Examine the data below and state how many lines contain "changes", offering no other words.
——
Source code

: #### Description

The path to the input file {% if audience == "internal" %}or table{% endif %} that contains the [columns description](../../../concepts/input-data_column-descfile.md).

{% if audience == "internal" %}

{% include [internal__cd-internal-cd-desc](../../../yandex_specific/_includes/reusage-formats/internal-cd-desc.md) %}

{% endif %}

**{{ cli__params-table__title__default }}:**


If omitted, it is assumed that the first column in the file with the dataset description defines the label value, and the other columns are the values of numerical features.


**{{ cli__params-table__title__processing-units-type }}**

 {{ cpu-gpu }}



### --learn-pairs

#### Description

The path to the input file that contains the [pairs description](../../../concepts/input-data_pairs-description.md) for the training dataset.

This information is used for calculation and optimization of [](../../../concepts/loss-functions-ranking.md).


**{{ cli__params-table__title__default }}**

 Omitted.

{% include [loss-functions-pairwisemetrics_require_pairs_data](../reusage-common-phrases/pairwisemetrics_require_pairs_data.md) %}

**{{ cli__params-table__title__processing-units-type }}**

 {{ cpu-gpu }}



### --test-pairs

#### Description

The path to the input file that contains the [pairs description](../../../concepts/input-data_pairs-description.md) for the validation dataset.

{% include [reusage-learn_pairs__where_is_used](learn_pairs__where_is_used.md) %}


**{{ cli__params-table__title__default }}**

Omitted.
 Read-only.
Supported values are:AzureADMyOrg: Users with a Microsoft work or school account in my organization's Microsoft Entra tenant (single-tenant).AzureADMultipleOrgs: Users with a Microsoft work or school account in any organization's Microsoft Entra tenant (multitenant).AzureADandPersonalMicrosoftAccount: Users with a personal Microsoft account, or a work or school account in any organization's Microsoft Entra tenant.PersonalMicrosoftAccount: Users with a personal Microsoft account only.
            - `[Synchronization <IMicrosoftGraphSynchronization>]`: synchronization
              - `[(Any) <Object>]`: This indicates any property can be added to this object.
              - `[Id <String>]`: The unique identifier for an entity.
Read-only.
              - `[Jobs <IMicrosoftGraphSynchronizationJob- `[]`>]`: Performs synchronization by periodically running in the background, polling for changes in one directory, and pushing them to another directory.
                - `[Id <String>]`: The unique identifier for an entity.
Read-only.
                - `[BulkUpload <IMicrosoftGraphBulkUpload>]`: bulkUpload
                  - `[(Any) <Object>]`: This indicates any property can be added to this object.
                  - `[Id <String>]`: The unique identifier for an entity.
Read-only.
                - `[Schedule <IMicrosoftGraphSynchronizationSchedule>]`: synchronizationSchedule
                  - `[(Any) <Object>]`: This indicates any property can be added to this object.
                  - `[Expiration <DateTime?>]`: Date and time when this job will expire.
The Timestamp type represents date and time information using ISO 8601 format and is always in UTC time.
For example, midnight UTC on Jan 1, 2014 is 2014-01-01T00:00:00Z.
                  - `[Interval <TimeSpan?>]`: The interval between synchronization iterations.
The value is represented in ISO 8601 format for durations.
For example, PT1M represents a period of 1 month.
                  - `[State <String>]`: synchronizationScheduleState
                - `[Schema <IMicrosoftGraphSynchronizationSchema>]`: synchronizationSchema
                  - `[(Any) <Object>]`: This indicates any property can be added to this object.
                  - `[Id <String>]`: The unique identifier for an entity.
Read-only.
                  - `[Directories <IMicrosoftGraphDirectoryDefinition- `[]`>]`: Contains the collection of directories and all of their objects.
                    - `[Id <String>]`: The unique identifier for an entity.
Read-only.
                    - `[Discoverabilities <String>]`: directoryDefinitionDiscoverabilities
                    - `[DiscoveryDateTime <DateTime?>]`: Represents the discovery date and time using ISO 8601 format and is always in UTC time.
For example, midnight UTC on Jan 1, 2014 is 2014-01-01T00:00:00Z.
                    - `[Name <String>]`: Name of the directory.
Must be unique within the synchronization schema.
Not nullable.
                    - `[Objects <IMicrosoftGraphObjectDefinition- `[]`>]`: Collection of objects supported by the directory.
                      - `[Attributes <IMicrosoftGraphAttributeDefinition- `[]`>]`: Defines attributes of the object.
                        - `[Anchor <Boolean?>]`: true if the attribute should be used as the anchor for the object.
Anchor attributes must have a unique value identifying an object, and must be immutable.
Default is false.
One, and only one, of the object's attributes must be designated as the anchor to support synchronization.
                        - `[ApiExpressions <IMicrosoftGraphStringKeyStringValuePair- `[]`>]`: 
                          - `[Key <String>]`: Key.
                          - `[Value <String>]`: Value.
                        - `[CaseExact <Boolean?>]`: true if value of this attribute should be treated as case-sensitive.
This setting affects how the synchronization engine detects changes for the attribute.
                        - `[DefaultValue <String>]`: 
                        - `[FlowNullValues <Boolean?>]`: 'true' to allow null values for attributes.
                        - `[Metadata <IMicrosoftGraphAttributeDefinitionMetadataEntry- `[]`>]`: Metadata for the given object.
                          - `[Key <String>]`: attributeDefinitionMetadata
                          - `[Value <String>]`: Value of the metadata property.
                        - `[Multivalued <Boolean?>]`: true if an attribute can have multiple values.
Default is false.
——
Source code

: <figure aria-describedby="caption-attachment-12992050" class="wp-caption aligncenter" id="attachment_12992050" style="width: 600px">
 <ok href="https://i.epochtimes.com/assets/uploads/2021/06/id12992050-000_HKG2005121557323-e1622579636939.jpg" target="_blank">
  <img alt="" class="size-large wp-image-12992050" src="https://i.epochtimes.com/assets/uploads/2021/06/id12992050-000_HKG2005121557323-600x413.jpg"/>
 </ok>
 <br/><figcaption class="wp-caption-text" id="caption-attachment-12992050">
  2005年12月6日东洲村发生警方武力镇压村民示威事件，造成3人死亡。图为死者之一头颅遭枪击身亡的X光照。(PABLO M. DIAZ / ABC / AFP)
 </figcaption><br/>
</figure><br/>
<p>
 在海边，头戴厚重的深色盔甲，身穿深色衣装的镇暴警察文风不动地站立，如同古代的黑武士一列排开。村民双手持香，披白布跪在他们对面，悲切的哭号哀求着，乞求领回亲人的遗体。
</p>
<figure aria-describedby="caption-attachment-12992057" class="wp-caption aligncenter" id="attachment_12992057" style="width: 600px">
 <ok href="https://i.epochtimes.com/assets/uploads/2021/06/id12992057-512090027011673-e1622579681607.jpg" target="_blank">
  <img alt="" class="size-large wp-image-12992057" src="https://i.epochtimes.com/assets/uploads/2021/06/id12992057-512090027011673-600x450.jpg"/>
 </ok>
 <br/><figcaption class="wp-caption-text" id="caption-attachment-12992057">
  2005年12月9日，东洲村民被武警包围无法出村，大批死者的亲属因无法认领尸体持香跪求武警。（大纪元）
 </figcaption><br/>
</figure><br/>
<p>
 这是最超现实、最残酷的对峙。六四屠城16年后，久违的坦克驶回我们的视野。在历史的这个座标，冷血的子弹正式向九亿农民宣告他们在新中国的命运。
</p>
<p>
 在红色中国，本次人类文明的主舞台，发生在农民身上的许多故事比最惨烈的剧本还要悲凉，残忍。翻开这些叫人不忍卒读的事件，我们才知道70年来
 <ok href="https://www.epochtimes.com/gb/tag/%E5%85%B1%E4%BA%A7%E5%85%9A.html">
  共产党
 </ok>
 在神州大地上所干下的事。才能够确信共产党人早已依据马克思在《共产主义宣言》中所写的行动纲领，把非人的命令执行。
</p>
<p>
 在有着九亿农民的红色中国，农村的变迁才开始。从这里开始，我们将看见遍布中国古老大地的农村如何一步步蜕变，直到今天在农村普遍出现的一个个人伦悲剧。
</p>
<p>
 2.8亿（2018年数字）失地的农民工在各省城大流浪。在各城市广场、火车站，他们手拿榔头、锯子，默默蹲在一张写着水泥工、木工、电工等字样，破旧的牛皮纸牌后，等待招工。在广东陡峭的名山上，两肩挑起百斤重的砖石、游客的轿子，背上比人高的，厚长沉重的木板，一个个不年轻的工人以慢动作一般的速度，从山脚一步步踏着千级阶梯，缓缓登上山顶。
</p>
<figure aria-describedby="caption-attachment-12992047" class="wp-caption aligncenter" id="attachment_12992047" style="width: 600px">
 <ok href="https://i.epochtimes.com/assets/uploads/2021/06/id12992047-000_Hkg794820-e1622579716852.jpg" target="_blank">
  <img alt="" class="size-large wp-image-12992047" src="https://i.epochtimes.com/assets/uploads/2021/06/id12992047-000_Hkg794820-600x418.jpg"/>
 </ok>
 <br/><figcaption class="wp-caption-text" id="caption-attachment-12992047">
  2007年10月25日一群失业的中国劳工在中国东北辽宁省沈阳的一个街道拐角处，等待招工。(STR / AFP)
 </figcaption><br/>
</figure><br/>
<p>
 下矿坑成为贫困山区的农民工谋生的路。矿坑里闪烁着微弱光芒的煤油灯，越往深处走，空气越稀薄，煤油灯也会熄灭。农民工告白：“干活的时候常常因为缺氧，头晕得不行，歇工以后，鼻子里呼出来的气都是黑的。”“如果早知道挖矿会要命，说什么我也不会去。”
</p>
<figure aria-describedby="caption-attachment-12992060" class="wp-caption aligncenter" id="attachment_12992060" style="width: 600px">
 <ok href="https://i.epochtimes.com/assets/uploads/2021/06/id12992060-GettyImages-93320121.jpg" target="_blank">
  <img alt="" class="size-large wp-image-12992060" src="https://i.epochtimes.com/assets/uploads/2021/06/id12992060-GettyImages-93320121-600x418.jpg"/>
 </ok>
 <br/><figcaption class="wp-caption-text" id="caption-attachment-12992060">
——
■ TASK RESULT:
2